A century of science: globalization of scientific collaborations, citations, and innovations

A century of science: globalization of scientific collaborations, citations, and innovations Dong et al., KDD’17

This is more of a general interest paper as a light-hearted way to end the week. A team at Microsoft conducted analyses on the Microsoft Academic Graph to understand the changing nature of science over the course of the last century. The overall graph contains more than 100M publications, and the largest connected component has 53M authors, 1.2B author collaboration links, and 795M citation links. The authors within that component published a collective 90M papers.

Some key findings:

  • Scientific publication is on an exponential growth path, doubling every 12 years
  • Papers increasing have more authors, and collaborations between authors are becoming increasingly international.
  • Science has become increasingly globally diverse

The changing nature of scientific collaboration

A century ago, the global science map looked like this (red circles are most-cited institutions, blue lines represent collaboration between institutions):

Whereas today it looks like this:

We see a similar story if we zoom in on Europe:

Underlying growth

Behind these charts is a story of exponential growth, with the number of scholars producing papers doubling every 11 years, and the number of papers published doubling every 12 years. We’re well on our way to 10M published papers a year from the look of this chart!

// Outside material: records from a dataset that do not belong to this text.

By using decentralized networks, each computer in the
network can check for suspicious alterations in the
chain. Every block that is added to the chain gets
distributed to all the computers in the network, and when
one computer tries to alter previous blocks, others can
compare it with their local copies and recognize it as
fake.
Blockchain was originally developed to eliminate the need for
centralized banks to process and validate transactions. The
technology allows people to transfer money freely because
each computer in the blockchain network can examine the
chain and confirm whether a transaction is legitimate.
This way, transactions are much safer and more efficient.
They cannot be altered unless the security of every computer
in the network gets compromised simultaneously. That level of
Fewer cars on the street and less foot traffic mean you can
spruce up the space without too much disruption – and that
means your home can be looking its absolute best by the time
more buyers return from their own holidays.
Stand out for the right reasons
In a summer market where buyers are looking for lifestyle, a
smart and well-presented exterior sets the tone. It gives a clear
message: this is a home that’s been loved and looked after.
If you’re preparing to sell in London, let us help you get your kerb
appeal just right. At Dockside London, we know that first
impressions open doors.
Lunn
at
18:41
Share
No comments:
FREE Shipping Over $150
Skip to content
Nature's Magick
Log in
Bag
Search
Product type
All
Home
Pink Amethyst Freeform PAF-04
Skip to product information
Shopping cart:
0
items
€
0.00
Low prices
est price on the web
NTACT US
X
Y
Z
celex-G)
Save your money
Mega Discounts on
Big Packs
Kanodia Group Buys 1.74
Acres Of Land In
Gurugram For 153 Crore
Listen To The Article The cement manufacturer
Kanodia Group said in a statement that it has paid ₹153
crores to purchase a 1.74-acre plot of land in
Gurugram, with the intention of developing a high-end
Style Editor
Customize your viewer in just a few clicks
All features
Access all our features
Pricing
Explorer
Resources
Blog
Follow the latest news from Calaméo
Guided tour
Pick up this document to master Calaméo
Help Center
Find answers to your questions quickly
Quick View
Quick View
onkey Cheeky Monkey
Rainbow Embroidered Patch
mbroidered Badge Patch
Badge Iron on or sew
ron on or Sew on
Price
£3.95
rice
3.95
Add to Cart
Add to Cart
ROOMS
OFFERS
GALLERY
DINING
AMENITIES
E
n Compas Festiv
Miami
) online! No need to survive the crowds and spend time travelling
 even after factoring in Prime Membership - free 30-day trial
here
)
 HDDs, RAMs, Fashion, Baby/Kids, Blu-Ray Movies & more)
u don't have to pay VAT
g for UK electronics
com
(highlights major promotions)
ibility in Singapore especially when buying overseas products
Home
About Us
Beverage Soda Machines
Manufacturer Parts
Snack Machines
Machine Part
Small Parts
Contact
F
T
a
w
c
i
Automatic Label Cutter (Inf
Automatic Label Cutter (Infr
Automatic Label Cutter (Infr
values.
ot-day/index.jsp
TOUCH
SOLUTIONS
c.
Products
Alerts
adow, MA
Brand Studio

If you dig a bit deeper though, you’ll find that individual scientists are no more productive (as measured by papers!) than they used to be: the average scientist publishes two papers a year, and that number has stayed fairly constant. Since the numbers of collaborators on any given paper has been going up though, the papers-per-author rate when looking at the field as a whole is actually going down.

From the perspective of collaboration, we find that the average length of a publication’s author list tripled between 1900 and 2015, suggesting an increasingly collaborative scientific process. We discover that the rate of international collaborations has increased 25-fold over the past 116 years, revealing the globalization of scientific collaborations.


Paper reference lists have been getting steadily longer, from 2-3 references in the 1900s, to an average of 30 references today. Of course, there’s also more prior work available to cite these days.

Scientists are also looking further back in time for their references (perhaps to cite the foundational papers in an area?). The start of peer review in the 1960s is another factor here.

Because reference lists are getting longer, it’s not totally surprising that citations per paper is also increasing:

If we look at the top 1% most cited publications each year, they are responsible for about 25% of all citations within the year. (I’d expect this distribution to follow Zipf’s law or similar).

Top institutions

Between 1900 and 1924, the most cited institutions were Harvard, John Hopkins, Cambridge, and the University of Chicago. Today the honours go to Harvard, Max Plank Society, National Institutes of Health, the French Center for Scientific Research, and Stanford.

In addition, the gap between institutions in Asia and Australia and the top-most institution in the world – Harvard – has decreased from the last century to the current, demonstrating the rapid rise of scientific impact in the Asia-Pacific region during the past 16 years.

Since readers of this blog are probably interested in computer science (or very bored!), here are the 2017 QS world university rankings for computer science. The ranking very much depends on your criteria of course, here’s another list compiled by the Times Higher Education Supplement: Computer Science world university rankings 2016-17.